*** SOURCE PASSAGE ***
The following Hive queries will create a Hive table called HDISample_Tweets where you will store the parsed raw Twitter data. The Create Hive Table query shows the fields that the HDISample_Tweets table will contain. The Load query shows how the HDISample_Tweets_raw table is parsed to be placed into the HDISample_Tweets table.

DROP TABLE IF EXISTS HDISample_Tweets;
CREATE TABLE HDISample_Tweets(
    id BIGINT,
    created_at STRING,
    created_at_date STRING,
    created_at_year STRING,
    created_at_month STRING,
    created_at_day STRING,
    created_at_time STRING,
    in_reply_to_user_id_str STRING,
    text STRING,
    contributors STRING,
    retweeted STRING,
    truncated STRING,
    coordinates STRING,
    source STRING,
    retweet_count INT,
    url STRING,
    hashtags array,
    user_mentions array,
    first_hashtag STRING,
    first_user_mention STRING,
    screen_name STRING,
    name STRING,
    followers_count INT,
    listed_count INT,
    friends_count INT,
    lang STRING,
    user_location STRING,
    time_zone STRING,
    profile_image_url STRING,
    json_response STRING);
FROM HDISample_Tweets_raw
INSERT OVERWRITE TABLE HDISample_Tweets
SELECT
    CAST(get_json_object(json_response, '$.id_str') as BIGINT),
    get_json_object(json_response, '$.created_at'),
    CONCAT(SUBSTR (get_json_object(json_response, '$.created_at'),1,10),' ',
    SUBSTR (get_json_object(json_response, '$.created_at'),27,4)),
    SUBSTR (get_json_object(json_response, '$.created_at'),27,4),
    CASE SUBSTR (get_json_object(json_response, '$.created_at'),5,3)
*** End of SOURCE PASSAGE ***
*** INFORMATION SUPPLIED ***
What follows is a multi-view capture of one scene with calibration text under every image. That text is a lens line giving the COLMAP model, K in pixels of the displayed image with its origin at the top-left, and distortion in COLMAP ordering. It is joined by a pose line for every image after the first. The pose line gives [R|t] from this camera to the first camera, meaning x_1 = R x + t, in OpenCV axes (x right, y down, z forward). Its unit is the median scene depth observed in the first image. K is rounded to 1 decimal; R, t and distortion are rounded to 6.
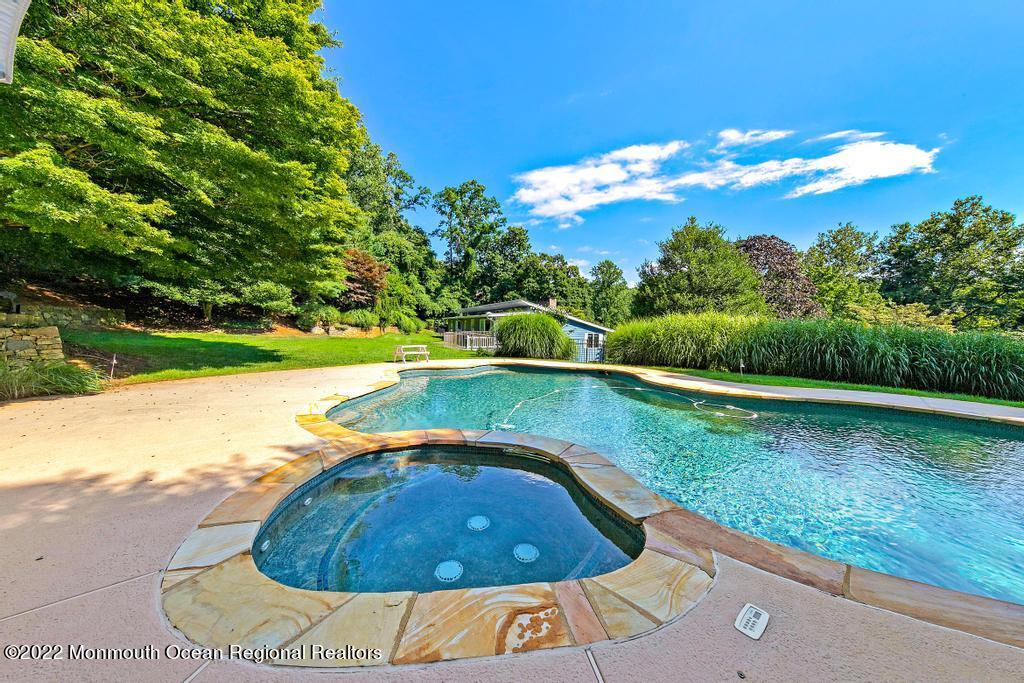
lens RADIAL K [[348.9, 0, 512.0], [0, 348.9, 341.5], [0, 0, 1]] dist [0.000520, 0.000129]
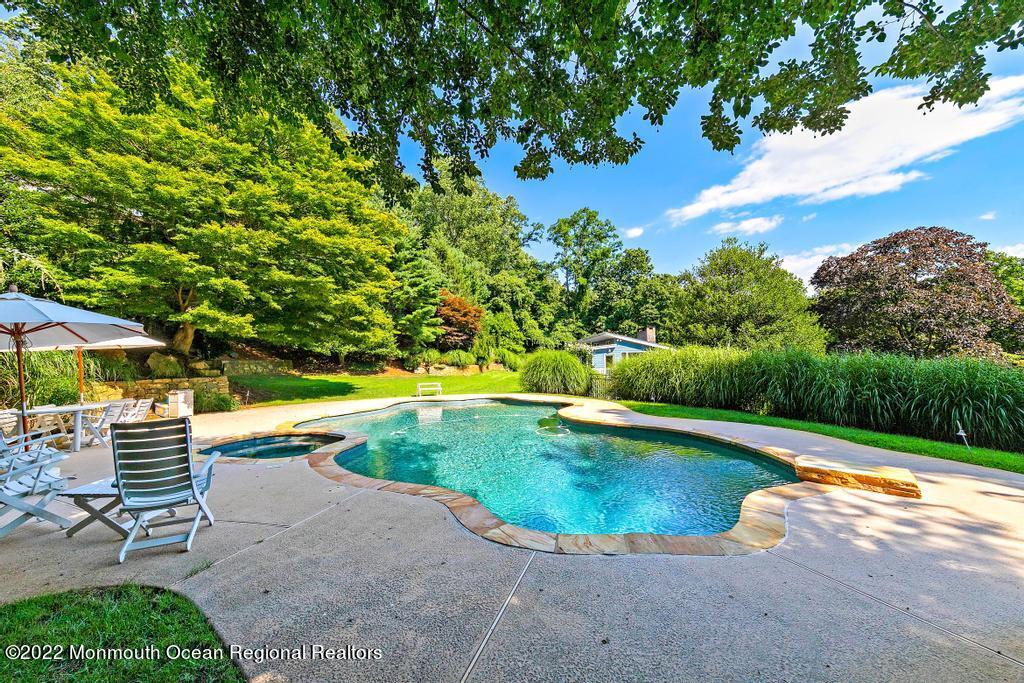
lens RADIAL K [[391.2, 0, 512.0], [0, 391.2, 341.5], [0, 0, 1]] dist [-0.000148, -0.000039]
pose [[0.921900, -0.053757, -0.383680, 0.106231], [0.019369, 0.995484, -0.092936, -0.000267], [0.386944, 0.078246, 0.918778, -0.041175]]
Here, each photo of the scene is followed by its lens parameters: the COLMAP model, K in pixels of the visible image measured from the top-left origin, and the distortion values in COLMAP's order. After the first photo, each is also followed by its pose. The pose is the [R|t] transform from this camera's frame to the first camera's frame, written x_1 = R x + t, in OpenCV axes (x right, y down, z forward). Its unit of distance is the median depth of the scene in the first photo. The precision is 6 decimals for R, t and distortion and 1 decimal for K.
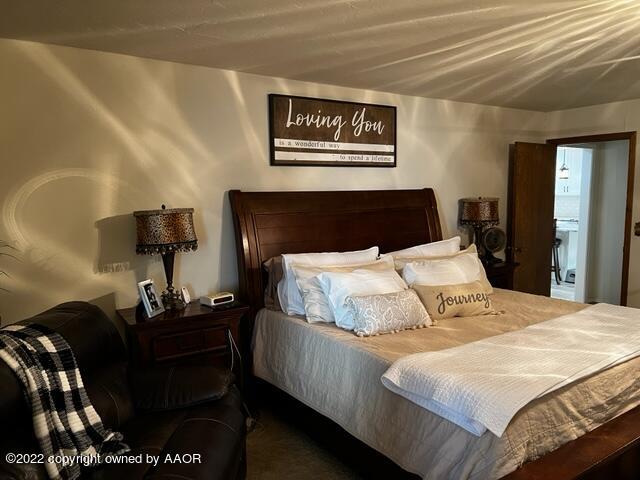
lens RADIAL K [[484.3, 0, 320.0], [0, 484.3, 240.0], [0, 0, 1]] dist [0.081965, -0.128820]
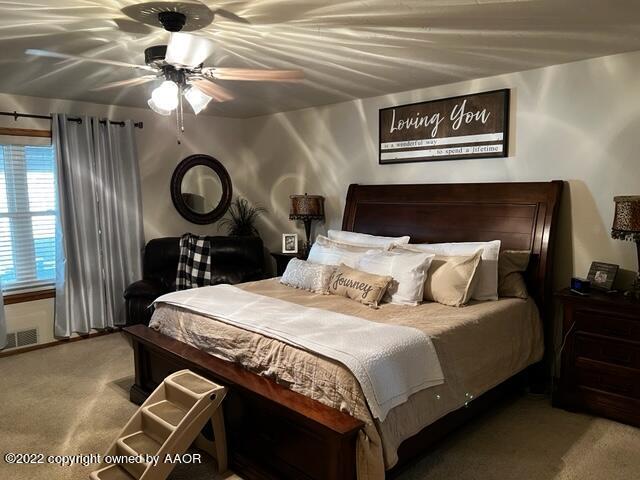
lens RADIAL K [[484.3, 0, 320.0], [0, 484.3, 240.0], [0, 0, 1]] dist [0.081965, -0.128820]
pose [[0.194712, 0.117318, -0.973819, 1.077149], [-0.091450, 0.990668, 0.101062, -0.065911], [0.976588, 0.069378, 0.203624, 0.556404]]
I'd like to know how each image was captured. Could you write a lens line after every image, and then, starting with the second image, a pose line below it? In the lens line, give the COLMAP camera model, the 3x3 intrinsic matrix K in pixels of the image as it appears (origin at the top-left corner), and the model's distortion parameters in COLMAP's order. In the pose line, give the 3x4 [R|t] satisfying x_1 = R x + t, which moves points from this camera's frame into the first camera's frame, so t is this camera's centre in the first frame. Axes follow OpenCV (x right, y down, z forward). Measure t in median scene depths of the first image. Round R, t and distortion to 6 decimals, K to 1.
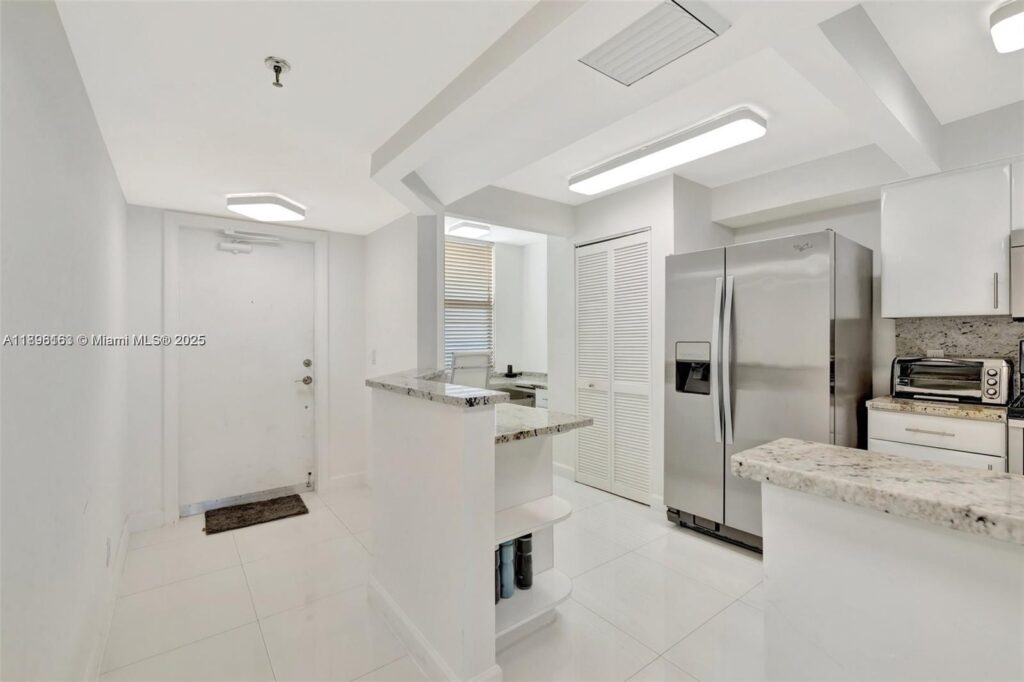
*** End of INFORMATION SUPPLIED ***
## EXERCISE PROMPT
Turn the paragraph that begins "The following Hive queries" in the Hive tweets passage above into a short list that keeps its main facts.

## RESPONSE BOX
- The Hive queries create a table named HDISample_Tweets to hold the parsed raw Twitter data.
- The Create Hive Table query lists the fields this table will contain.
- The Load query shows how the HDISample_Tweets_raw table is parsed and placed into HDISample_Tweets.